The written portion is part of our take-home coding test. We have the candidate do a short and simple coding exercise, and at the end, there's a couple open-ended questions about their approach, what they could have done better, etc.
I find it really insightful to give people a simple exercise to complete and then ask them to talk about it. The answers to the questions are almost more telling than the code itself. You can easily see who is struggling to understand the concepts, versus someone who just didn't have much time to complete it, just by reading their responses.
Even for the same exact code, someone might answer "I completed all of the requirements", and another person might answer "I wrote this in a hurry and it doesn't meet requirement [x] all of the time, but to handle circumstances like [y], I'd implement [z]". The latter person is always a better engineer.

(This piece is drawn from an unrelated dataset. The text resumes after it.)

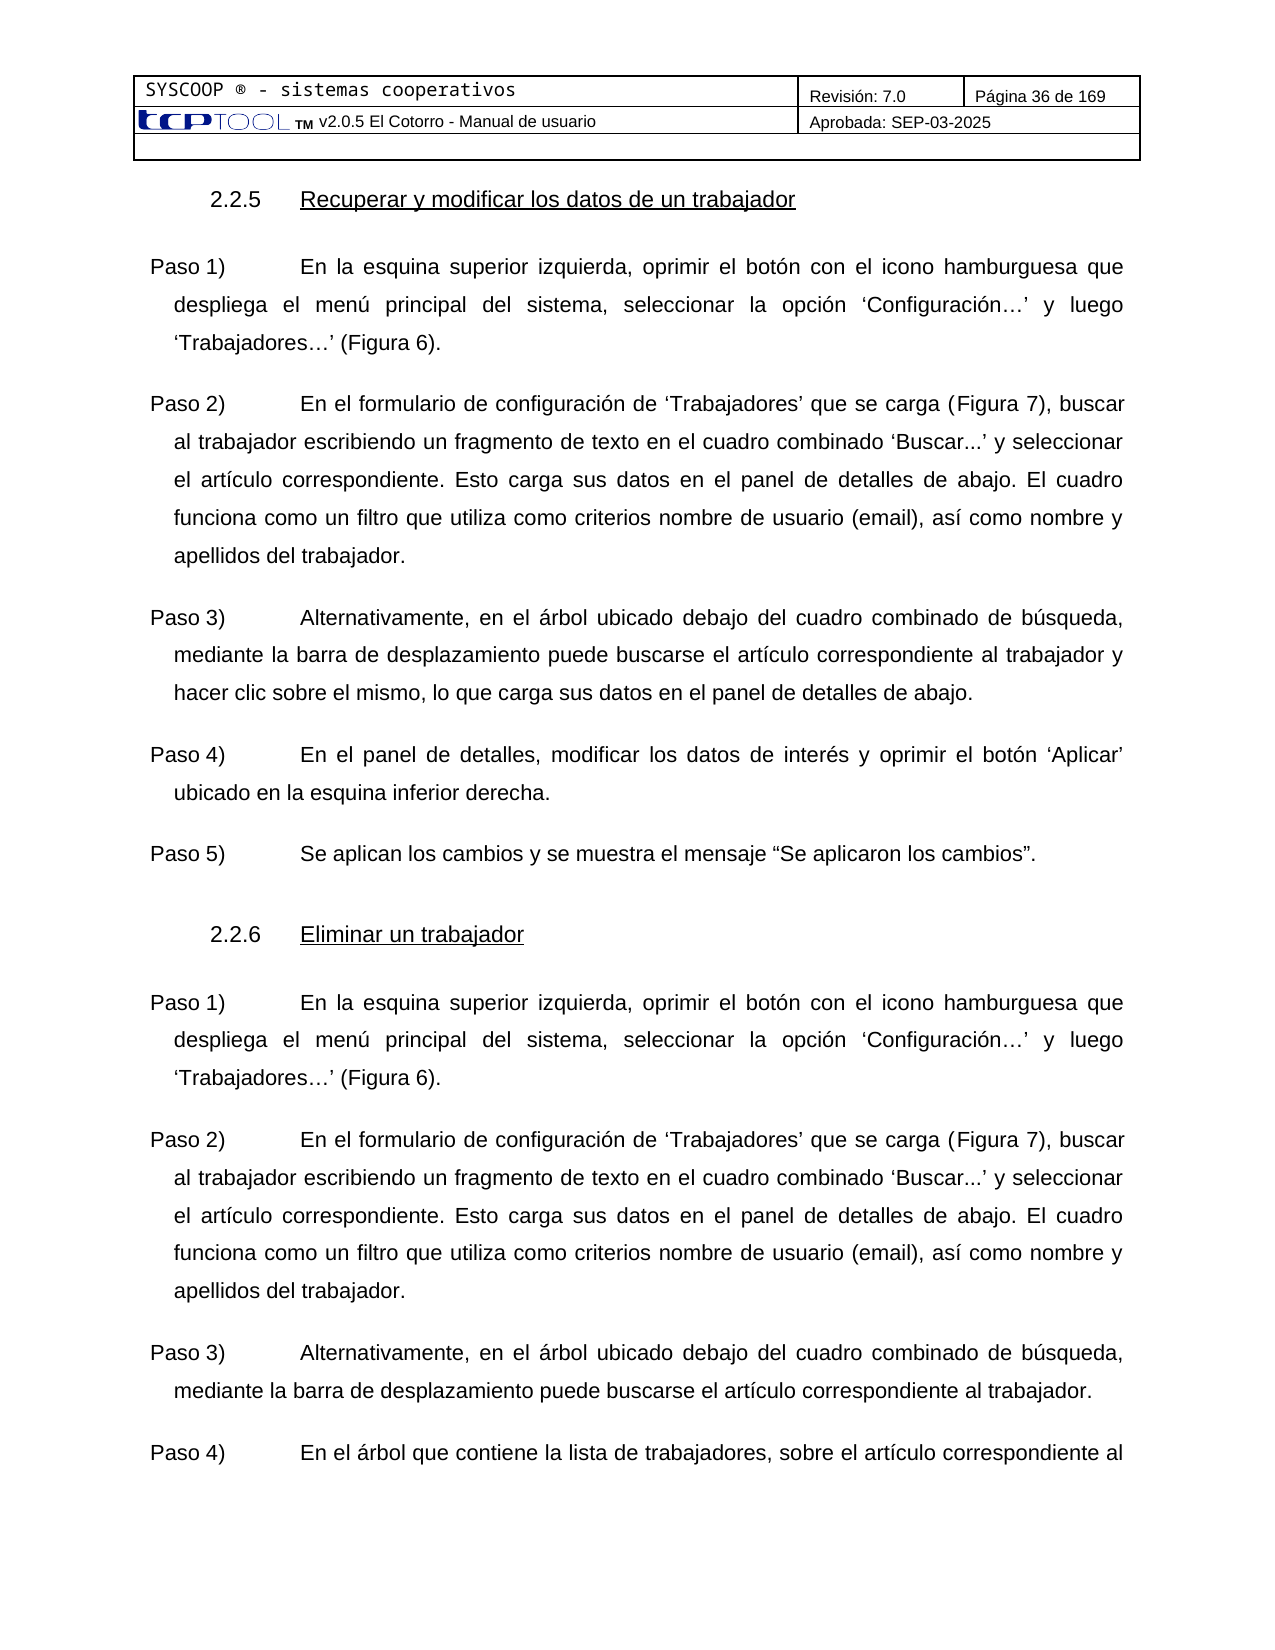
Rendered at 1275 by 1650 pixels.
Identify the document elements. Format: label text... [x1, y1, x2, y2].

If you want a job, about the last thing you are going to want to say is that you were in a hurry (meaning "I didn't care about this job enough to pay proper attention to this"). This is going to be your calling card, so it has to look great! You make it appear as if you are penalizing people for going the extra mile to complete all the requirements.
And I’m in no position to expect candidates to treat a take-home code test like a real job. These are all experienced engineers that already have good jobs. They don’t need my job.
I 1000% prefer someone who didn’t spend much time on my code test but knows what they’re talking about, to someone who spent a bunch of time and is a bad engineer. The time constraint will be resolved when they quit their existing full time job.
Yes exactly! If you need to have a take home coding test, do something simple and then use that as you discussion starter! Your developer is making decisions everyday on problems they may not have experience with. They are never making decisions in isolation without any internet connection.